Verilen metin>
▶

- 554 Okunma
- 0 Yorum
- 0 Beğeni
ANLAŞABİLENLER AYNI DUYGULARI PAYLAŞABİLENLERDİR
20 Temmuz Pazartetesi günü Türkiye bir bomba ile bir kez daha derinden sarsıldı...
Şimdi aklınızı başınıza toplama zamanı! Benim naçizane çözümlemem şu: Ülkemiz hızla Pakistan’ın içine düşürüldüğü duruma itilmekte. Hızla bir iç savaş girdabı içine çekiliyor! Ülkemizde neoliberal barbarlık biçiminde yeniden formatlanan devlet yapılanması ve işleyişine “muhalif” olan herkesin bundan böyle en masumane tepki ve tutumlar sırasında bile insanlık dışı bir terör ve vahşetin hedefi haline gelebileceğinin mesajını veriyor.
Suruç’ta Amara Kültür Merkezi’nde yapılan basın açıklaması sırasında patlatılan bir canlı bomba 32 yurttaşımızın ölümüne, 100’den fazla kişinin de yaralanmasına yol açtı.
Ölenler ve yaralananlar, Kobane’ye yardım için gitmek isteyen Ezilenlerin Sosyalist Partisi (ESP) ve onun gençlik derneği üyesi, çoğu üniversite öğrencileriydi. Ölenler arasında 7 Haziran Seçimleri’nde HDP’nin Bursa milletvekili adaylarından Metin Kılıç’ın eşi, HDP Parti Meclisi Üyesi Ferdane Kılıç ve oğlu Nartan Kılıç da vardı.
Olay, vicdanı olan herkesi büyük bir acıya boğdu. Başka insanların mutluluğu için bir şeyler yapma çabasındaki gençler, kendisinden başka hiçbir kimliğe, inanca, düşünceye tahammülü olmayanlarca yok edilmişti. Bu saldırı aslında farklı kimlik ve inançların birlikteliğine, barışa, kardeşliğe yönelik bir saldırı idi. Farklılıkları bir araya getiren, onların birlikte siyaset yapmasını ve eşit biçimde bir arada yaşamasını savunan HDP’ye yönelik bir saldırıydı aynı zamanda.

◀

Veri satırları>
▶

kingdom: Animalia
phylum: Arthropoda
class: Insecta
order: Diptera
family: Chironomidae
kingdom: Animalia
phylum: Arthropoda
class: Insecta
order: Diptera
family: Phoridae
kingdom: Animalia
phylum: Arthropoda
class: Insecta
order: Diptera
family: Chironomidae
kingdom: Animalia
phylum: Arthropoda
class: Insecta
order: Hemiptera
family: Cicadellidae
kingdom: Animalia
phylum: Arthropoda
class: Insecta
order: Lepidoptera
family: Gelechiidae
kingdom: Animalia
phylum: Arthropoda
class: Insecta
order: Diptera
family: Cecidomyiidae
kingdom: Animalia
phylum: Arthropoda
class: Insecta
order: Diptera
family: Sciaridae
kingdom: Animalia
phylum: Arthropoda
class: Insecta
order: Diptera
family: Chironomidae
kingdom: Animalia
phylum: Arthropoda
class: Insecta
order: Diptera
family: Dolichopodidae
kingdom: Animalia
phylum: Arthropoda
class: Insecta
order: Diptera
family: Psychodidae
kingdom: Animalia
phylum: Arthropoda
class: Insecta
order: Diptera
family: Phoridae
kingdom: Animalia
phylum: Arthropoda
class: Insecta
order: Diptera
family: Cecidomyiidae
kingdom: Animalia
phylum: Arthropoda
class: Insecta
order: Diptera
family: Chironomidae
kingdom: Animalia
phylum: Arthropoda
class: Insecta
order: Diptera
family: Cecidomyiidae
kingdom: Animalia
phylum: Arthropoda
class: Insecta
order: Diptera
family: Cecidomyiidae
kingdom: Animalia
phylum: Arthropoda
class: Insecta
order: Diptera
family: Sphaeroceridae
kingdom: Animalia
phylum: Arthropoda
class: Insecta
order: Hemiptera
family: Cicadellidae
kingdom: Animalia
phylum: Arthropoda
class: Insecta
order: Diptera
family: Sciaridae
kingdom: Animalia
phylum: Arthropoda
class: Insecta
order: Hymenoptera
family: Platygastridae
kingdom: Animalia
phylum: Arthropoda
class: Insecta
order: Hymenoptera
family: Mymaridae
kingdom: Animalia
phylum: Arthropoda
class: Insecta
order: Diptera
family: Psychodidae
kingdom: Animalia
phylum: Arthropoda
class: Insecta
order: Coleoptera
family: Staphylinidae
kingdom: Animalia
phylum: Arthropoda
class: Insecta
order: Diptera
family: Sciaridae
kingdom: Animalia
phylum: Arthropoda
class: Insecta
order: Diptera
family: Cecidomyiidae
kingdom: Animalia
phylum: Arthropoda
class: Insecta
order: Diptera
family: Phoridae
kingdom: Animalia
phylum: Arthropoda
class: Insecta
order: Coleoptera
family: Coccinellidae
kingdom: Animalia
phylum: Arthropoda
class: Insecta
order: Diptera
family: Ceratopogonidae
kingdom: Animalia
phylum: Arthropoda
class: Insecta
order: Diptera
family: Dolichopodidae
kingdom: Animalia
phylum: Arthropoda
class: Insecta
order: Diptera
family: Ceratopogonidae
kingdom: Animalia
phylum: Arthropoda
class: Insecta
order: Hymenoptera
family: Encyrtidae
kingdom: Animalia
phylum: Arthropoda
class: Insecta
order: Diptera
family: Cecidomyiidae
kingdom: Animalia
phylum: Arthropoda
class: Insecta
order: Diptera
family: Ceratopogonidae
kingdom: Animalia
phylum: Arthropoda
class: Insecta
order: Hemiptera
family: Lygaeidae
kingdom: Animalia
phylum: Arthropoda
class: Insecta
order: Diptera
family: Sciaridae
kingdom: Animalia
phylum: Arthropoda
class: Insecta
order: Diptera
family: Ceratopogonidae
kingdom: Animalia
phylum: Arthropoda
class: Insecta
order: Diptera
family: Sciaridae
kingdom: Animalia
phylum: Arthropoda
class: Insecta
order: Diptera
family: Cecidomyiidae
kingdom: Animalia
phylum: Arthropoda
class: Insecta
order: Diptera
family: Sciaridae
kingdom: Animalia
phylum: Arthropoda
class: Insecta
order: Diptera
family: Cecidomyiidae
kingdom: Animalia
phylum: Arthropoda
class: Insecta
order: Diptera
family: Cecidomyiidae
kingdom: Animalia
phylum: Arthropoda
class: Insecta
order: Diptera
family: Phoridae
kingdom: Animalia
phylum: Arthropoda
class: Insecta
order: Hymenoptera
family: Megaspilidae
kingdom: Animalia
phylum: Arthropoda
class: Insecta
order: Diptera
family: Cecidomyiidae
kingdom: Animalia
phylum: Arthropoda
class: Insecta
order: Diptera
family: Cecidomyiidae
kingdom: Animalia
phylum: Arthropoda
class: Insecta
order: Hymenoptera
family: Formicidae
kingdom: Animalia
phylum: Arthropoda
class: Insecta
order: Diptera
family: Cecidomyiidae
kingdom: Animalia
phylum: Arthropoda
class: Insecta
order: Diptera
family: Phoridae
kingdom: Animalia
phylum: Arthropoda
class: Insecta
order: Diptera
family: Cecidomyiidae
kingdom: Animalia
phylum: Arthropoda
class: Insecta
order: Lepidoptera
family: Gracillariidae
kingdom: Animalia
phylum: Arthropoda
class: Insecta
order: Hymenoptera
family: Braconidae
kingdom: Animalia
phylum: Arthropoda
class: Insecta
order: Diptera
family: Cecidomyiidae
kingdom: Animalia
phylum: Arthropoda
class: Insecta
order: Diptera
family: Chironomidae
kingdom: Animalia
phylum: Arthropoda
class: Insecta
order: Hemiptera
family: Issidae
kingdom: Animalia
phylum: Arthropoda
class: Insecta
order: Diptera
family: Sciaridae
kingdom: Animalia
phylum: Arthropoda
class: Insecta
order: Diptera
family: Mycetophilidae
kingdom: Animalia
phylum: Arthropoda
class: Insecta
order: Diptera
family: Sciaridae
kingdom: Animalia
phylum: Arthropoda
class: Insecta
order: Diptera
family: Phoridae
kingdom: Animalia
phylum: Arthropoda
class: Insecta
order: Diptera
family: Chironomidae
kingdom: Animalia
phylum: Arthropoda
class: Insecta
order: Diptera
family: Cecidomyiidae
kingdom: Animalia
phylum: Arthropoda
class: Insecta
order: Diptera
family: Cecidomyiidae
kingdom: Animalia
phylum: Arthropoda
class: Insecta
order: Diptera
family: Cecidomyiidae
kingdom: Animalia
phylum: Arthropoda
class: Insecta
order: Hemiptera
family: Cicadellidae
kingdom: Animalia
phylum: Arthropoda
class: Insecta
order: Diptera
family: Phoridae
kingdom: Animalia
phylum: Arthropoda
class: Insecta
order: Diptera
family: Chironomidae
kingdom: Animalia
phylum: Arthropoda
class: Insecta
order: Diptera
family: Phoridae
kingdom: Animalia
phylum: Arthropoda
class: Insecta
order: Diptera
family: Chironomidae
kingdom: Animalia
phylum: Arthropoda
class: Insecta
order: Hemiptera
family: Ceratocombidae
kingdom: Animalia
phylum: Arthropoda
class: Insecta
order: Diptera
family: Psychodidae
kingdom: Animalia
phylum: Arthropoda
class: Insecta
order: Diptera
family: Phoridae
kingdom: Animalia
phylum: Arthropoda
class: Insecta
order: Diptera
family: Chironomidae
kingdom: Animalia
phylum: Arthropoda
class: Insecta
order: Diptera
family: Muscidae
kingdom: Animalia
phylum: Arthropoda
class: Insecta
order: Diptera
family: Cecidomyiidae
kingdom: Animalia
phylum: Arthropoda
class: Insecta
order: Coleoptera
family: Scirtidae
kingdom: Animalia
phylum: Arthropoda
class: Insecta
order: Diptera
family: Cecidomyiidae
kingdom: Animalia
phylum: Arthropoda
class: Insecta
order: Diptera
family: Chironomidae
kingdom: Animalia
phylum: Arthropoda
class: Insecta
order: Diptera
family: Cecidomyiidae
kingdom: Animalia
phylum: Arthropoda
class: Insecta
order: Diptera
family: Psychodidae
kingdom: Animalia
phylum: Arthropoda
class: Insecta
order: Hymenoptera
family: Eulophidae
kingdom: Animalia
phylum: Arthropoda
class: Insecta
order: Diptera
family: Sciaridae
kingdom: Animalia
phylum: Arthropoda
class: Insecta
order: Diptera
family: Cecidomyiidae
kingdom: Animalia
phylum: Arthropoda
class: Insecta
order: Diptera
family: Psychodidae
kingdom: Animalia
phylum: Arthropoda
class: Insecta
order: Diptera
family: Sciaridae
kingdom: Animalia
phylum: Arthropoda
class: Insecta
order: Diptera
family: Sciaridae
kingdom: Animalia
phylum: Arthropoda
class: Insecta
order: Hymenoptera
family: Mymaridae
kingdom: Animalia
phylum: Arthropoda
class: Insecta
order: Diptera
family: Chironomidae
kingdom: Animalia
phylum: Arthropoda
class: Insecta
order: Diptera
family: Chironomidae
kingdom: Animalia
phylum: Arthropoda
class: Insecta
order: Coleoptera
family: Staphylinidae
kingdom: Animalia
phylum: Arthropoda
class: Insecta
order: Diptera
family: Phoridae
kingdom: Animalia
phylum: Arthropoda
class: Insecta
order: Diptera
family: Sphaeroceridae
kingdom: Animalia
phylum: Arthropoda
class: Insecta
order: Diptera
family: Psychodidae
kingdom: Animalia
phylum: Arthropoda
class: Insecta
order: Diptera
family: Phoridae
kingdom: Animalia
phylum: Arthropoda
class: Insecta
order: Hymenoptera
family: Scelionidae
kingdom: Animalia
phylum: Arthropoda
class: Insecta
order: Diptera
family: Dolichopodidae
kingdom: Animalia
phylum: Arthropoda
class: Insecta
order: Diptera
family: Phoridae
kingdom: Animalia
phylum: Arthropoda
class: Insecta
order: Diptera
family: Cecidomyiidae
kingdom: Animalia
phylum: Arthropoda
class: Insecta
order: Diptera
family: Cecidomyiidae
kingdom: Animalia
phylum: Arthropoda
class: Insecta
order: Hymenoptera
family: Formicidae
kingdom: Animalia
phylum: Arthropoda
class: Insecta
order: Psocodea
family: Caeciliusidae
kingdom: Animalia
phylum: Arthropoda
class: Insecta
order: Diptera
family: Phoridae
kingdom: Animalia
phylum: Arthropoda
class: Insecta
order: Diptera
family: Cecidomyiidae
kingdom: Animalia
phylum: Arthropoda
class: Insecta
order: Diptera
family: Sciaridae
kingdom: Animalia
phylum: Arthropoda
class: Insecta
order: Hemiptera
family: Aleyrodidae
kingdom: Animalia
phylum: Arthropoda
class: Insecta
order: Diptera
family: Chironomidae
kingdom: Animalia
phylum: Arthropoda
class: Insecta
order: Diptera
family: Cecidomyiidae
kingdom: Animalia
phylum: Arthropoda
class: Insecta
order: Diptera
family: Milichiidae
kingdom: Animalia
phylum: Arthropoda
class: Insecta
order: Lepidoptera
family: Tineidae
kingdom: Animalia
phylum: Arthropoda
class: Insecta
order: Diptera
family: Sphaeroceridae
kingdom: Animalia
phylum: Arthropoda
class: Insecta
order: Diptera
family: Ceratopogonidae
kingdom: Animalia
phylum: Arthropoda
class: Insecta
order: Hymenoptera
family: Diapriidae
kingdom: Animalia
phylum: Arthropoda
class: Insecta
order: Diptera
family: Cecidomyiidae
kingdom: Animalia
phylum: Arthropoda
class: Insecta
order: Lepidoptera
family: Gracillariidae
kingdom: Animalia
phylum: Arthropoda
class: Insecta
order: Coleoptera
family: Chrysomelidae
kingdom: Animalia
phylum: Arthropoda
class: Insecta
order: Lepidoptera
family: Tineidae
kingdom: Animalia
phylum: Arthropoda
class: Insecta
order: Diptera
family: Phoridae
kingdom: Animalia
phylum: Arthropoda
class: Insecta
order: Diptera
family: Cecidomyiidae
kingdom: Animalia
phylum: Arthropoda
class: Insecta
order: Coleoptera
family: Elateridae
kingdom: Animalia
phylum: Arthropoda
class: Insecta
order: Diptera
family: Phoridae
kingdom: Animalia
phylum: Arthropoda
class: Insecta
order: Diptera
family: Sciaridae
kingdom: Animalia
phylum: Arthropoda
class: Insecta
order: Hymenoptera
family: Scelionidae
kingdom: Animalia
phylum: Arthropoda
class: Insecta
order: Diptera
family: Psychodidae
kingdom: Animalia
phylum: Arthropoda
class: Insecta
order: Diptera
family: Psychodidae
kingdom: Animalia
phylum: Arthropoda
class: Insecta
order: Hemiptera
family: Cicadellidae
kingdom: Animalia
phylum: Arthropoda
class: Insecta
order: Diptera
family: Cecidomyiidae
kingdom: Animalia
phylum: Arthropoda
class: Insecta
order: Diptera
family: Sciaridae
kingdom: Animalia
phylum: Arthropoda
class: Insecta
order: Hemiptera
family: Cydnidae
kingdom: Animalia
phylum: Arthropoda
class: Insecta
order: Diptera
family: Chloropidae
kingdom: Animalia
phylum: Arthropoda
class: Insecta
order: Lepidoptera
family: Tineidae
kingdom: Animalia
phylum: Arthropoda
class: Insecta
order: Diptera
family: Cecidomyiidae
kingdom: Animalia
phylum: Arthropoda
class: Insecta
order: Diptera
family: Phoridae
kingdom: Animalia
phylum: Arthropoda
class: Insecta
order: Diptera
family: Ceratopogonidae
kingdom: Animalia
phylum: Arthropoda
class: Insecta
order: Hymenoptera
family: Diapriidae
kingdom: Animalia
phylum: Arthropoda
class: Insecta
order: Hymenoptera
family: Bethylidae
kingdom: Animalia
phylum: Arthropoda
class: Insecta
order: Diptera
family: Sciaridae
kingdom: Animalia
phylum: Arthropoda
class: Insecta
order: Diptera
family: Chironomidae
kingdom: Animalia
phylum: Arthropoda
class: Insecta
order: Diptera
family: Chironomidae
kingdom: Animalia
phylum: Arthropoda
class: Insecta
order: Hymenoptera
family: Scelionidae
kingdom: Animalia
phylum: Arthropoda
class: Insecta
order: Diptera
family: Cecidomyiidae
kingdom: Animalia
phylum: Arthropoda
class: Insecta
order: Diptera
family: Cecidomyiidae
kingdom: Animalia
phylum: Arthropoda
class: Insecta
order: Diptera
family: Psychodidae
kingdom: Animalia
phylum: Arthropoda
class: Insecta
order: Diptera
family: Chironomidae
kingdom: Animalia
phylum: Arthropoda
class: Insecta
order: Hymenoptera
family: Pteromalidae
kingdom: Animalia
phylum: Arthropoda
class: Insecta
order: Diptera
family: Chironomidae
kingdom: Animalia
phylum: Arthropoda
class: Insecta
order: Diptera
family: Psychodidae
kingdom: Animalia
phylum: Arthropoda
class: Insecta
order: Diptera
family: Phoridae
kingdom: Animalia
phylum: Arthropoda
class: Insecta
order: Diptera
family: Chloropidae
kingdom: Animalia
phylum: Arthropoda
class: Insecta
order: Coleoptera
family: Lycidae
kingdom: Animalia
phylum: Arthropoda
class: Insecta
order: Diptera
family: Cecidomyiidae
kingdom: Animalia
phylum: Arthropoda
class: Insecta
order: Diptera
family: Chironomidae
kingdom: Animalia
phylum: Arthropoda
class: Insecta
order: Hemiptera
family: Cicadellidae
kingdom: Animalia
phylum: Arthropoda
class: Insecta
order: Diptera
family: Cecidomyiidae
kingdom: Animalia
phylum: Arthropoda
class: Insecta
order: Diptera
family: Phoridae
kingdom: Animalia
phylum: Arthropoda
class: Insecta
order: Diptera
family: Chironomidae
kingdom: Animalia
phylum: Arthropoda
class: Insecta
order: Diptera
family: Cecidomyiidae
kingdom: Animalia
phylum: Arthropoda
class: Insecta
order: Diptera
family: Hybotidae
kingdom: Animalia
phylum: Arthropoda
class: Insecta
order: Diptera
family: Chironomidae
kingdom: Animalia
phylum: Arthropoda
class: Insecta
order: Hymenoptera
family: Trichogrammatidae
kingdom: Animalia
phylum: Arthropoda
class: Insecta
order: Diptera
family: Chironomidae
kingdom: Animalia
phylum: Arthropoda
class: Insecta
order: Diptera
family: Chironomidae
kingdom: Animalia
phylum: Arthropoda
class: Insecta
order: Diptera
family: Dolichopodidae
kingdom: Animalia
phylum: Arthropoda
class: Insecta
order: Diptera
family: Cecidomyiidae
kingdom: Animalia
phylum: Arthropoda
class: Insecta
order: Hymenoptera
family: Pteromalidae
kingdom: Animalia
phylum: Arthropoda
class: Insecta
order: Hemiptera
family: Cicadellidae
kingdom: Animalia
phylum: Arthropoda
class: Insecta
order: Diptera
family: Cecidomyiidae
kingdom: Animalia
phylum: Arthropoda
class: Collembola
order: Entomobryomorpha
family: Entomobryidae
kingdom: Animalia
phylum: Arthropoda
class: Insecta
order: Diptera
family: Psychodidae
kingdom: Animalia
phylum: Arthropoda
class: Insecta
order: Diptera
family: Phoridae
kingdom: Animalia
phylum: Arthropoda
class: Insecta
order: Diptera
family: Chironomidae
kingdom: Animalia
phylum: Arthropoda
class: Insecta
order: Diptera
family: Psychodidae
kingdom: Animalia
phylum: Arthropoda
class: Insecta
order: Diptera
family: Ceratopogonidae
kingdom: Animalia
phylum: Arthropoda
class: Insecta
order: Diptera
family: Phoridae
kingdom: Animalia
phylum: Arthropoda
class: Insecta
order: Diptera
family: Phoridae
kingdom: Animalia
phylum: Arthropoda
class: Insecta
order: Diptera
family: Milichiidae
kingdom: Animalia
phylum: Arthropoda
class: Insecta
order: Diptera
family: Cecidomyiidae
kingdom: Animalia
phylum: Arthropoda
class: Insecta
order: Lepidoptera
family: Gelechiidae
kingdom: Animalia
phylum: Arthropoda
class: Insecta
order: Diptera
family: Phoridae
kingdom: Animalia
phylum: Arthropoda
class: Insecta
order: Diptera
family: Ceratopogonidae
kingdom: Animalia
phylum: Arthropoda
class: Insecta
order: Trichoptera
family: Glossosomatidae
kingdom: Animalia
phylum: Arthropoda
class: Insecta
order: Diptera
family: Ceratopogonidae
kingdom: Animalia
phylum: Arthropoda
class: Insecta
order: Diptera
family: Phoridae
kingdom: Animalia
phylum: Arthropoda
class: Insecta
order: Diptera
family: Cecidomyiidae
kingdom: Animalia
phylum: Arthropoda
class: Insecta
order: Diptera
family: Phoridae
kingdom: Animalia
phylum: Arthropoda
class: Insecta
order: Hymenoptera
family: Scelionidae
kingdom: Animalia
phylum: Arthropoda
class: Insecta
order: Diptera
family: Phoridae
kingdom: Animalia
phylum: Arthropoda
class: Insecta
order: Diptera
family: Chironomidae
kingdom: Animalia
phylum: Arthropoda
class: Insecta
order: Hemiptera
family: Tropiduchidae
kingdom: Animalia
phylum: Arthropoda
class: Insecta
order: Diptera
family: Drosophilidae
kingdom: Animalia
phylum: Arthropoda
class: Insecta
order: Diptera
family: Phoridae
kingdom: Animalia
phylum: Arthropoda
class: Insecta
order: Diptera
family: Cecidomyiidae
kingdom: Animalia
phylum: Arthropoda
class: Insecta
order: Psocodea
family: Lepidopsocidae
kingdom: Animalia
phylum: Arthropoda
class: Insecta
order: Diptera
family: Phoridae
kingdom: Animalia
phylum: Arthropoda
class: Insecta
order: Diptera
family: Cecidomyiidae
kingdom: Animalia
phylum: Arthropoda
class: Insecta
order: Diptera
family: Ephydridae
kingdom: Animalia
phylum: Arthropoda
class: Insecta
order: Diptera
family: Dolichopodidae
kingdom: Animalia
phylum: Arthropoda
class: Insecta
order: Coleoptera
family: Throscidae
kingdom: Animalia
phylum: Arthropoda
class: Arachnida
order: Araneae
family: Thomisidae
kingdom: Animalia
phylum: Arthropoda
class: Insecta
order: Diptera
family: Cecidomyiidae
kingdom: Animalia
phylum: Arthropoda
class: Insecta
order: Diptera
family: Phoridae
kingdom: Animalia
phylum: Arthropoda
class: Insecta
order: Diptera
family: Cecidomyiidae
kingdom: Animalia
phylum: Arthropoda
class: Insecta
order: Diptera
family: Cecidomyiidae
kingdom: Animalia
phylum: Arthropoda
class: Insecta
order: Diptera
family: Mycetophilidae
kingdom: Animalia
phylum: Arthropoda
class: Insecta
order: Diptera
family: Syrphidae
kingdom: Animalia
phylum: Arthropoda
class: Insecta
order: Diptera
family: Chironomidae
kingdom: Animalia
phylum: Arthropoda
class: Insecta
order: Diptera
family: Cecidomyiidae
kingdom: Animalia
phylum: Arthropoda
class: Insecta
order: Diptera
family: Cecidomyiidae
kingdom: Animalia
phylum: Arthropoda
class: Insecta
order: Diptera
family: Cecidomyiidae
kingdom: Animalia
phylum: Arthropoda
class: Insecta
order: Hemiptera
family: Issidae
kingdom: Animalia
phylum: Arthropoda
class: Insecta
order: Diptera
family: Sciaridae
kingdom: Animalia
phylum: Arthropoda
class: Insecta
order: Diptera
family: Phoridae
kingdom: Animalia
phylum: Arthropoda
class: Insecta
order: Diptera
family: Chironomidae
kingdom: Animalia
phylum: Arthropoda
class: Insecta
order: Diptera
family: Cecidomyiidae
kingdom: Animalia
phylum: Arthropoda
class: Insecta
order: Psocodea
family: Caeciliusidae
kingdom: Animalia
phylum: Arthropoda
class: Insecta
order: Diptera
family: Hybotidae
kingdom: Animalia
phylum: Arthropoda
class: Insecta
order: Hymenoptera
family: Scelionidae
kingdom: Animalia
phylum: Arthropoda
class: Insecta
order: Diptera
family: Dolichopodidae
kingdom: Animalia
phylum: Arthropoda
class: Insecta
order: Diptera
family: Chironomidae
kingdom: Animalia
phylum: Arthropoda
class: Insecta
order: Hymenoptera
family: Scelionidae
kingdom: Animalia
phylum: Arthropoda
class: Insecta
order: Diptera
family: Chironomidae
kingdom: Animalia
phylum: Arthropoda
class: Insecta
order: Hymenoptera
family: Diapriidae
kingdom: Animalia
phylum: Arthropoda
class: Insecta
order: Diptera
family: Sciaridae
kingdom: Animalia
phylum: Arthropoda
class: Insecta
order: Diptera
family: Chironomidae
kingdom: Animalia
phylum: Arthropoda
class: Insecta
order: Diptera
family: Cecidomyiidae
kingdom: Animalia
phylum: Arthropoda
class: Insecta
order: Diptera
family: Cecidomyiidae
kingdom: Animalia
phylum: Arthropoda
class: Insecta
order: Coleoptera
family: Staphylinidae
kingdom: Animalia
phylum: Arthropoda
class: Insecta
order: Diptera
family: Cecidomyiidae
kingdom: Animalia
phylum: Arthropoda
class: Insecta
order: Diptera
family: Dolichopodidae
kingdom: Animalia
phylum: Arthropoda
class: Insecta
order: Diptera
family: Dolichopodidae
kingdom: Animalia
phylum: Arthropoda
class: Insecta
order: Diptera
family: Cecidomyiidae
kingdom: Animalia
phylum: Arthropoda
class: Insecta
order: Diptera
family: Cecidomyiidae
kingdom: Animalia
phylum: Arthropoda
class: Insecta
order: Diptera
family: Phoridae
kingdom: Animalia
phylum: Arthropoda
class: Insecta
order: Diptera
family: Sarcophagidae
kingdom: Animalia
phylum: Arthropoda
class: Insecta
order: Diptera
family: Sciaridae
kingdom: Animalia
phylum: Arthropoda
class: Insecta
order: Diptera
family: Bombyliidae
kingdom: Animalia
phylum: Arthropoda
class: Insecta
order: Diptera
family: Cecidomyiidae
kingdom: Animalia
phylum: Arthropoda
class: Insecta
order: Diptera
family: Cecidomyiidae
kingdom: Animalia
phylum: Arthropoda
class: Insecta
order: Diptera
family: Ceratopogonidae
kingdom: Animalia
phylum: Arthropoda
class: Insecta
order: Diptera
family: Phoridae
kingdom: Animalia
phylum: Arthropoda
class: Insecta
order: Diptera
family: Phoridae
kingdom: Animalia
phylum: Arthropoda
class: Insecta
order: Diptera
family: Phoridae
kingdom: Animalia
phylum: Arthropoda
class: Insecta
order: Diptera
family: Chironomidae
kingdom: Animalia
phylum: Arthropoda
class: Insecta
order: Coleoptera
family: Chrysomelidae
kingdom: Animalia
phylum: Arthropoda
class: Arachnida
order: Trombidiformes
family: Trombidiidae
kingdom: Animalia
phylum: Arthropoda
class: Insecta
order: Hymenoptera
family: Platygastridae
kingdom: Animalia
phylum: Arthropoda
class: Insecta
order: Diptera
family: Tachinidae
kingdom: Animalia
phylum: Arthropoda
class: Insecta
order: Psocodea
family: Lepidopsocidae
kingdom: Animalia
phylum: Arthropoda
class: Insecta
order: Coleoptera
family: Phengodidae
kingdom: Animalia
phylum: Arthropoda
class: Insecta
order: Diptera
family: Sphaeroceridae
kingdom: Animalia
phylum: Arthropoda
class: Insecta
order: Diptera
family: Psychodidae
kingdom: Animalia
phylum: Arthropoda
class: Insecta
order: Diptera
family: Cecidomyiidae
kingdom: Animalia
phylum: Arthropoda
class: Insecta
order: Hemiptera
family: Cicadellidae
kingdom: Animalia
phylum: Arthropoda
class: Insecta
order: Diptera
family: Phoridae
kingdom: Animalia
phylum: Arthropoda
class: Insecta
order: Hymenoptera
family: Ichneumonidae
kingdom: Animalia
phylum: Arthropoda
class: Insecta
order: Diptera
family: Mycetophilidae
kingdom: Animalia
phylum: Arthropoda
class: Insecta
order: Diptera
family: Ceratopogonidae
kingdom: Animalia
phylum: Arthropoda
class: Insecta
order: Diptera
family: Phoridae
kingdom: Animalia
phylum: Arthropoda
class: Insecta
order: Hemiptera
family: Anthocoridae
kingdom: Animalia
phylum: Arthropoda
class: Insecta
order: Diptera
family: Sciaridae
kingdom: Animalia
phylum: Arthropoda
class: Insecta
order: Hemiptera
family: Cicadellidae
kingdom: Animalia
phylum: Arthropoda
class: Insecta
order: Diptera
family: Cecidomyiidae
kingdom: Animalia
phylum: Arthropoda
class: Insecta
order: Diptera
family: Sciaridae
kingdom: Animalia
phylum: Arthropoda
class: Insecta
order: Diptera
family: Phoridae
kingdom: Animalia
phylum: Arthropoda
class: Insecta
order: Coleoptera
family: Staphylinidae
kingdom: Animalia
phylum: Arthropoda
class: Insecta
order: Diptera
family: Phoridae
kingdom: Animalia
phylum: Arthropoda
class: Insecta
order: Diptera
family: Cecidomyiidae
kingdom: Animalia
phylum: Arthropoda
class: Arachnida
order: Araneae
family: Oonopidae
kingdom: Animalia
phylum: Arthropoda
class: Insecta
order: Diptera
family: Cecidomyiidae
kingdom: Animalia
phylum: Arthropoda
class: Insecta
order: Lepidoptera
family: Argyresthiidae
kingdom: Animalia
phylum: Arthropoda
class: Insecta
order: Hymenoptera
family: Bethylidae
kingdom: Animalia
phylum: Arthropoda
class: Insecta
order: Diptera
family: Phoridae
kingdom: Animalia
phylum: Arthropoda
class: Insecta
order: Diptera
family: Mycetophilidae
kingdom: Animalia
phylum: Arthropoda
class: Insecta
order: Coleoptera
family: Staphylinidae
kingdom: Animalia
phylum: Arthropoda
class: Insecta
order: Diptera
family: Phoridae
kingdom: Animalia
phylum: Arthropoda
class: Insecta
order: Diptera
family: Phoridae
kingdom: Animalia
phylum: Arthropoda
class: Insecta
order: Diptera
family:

◀

İstenen>
Verilen metne göre şu soruları yanıtlayın:
(a) Türkiye'yi sarsan bombalı saldırı hangi tarihte oldu?
(b) Patlama hangi yerde yapılan basın açıklaması sırasında gerçekleşti?
(c) Saldırıda kaç kişi öldü ve kaç kişi yaralandı?
Veri satırlarının verilen metinle hiçbir ilgisi yoktur.

Doğru yanıt>
(a) 20 Temmuz'da.
(b) Suruç'taki Amara Kültür Merkezi'nde.
(c) 32 kişi öldü, 100'den fazla kişi yaralandı.